We've reached the end of the full sized sketches phase. Now is the time to look at all your drawings and make sure the tiny details add up.
There is a good article about character consistency for comic artists here: http://www.helium.com/items/949706-drawing-your-comic-characters-with-consistency Many of the points the author discusses are also relevant for picture book illustration.
Find someplace to spread out all your art so you can see every spread all at the same time. I use the floor of my bedroom. Other artists use a huge cork board on a studio wall. No matter how strong an artist you are, this step CANNOT be skipped. Big things to check for are:
• Facial features - does you character look like the same character from page 1 to page 32?
• Proportions - is you character the same size throughout? How about compared to secondary characters?
• Clothing - if your character has a costume, are all the details in the same place?
• Environment - is your background and supporting imagery also consistent with character and story line? Has your setting undergone any changes? Should it have?
• This is also a good time to double check your page turn and story flow.

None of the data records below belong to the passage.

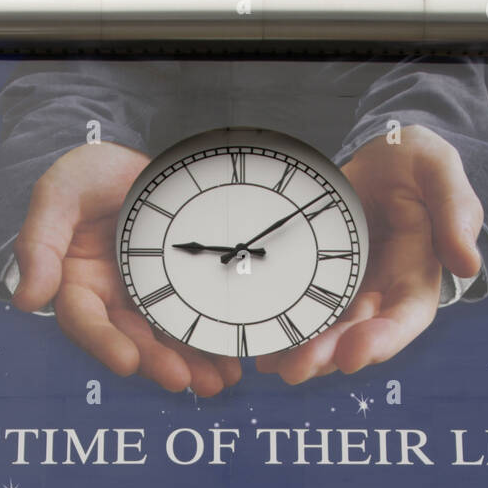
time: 9:08
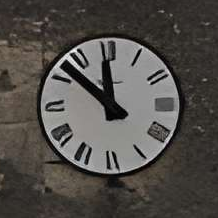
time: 11:52
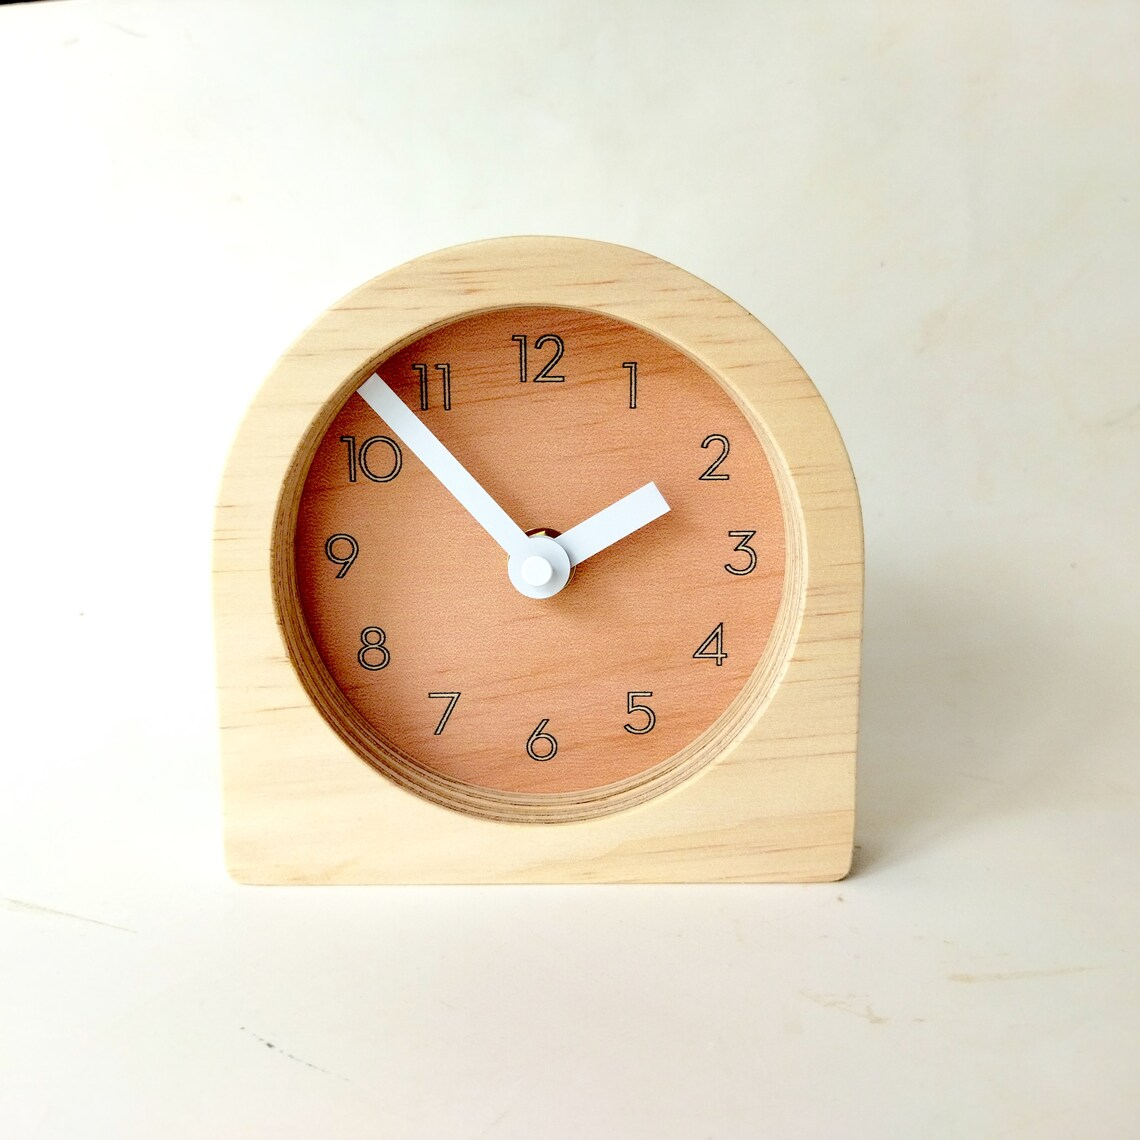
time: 1:52
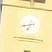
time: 6:41
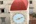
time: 8:11
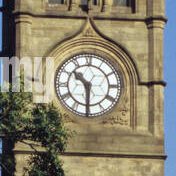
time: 10:30
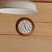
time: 11:25
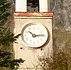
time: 10:13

Are the images working to move the story forward as you intended in your thumbnails?
There may be a spread (or even two) you decide isn't working and will want to revisit them. In one book I was working on, my main character's skirt and hair grew longer. Since the story time elapse was a single afternoon, this was not a natural occurrence and needed to be fixed before any color was added. Such details are not readily observed unless all the art is set side by side.